Marrakech

Marrakech is an intoxicating city known for the souks, spices, snake charmers and palaces that are hidden

These days it’s prized as much for its trendy art galleries, cool hotels and elegant hammams. Offering a tantalising taste of Africa within easy reach of Europe, it certainly lives up to the hype, and not only thanks to its fabled historical medina.

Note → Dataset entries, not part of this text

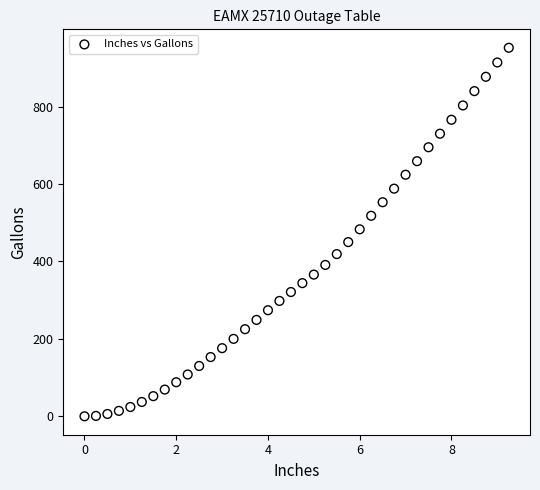

What is the range of Y values (max minus min)?

952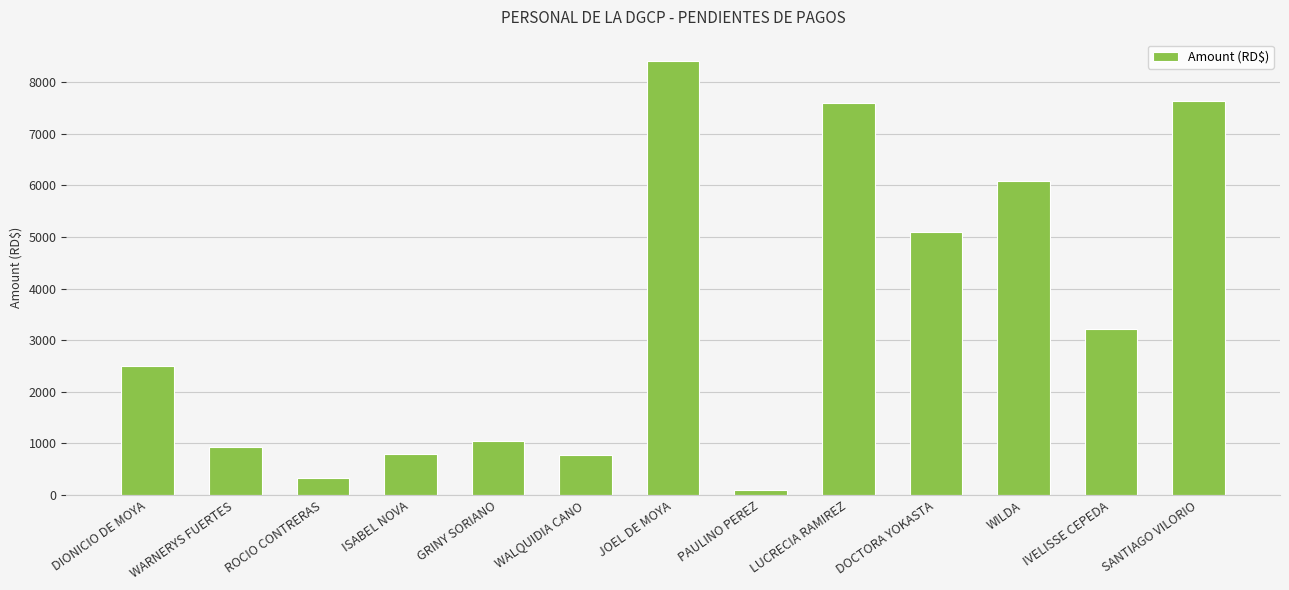

What is the minimum value shown in the chart?

90.0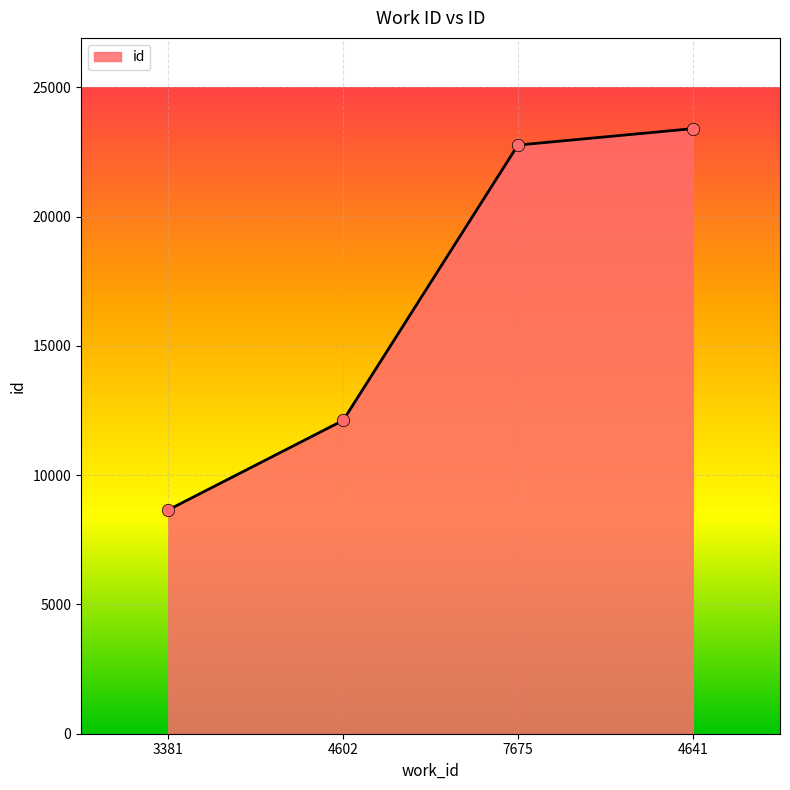

Approximately how many times larger is the value at 3381 compared to 4602?

0.7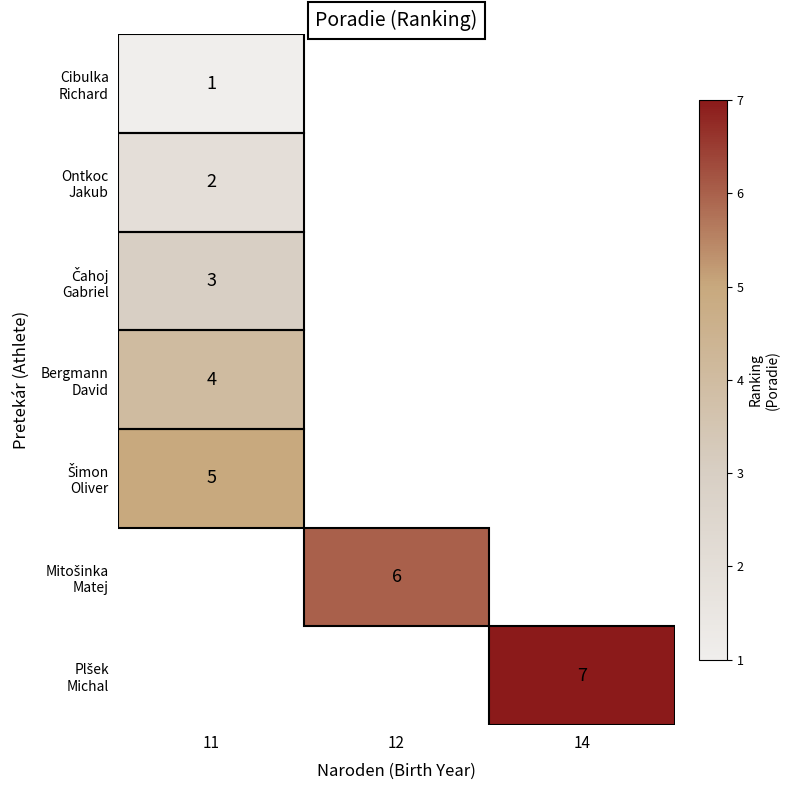

What is the lowest value of the Čahoj Gabriel series?

3.0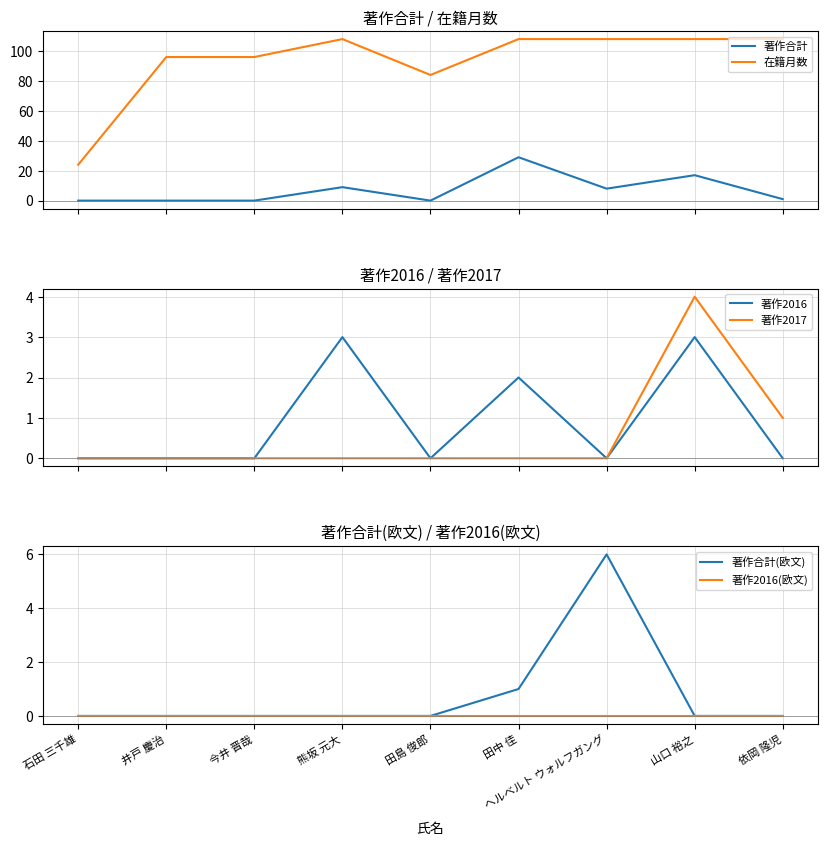

Is this an area chart (filled region under the line)?

No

It’s to the medina, nevertheless, that most visitors will gravitate. Its dim, narrow alleyways are packed with artisan workshops, shrines and markets that are sprawling, and riads. These traditional courtyard guesthouses vary from palatial oases to smaller, more intimate affairs.

The medina is the miracle–a happy conflict of new and old, in turn confounding and beguiling in Marrakesh. Essentially unchanged since the Middle Ages, Marrakesh’s solid, salmon pink ramparts encircle and protect concealing palaces, its mysterious labyrinthine medina, mansions, and bazaars. Among an endless run of mopeds, donkey carts, and wheelbarrows selling a combination of saucepans and sticky sweets pedestrians struggle to discover their balance on the tiny cobbled lanes. But pick your jaw up, take your time, and take it all in, stewing like a mint leaf in a pewter teapot in the Rose City.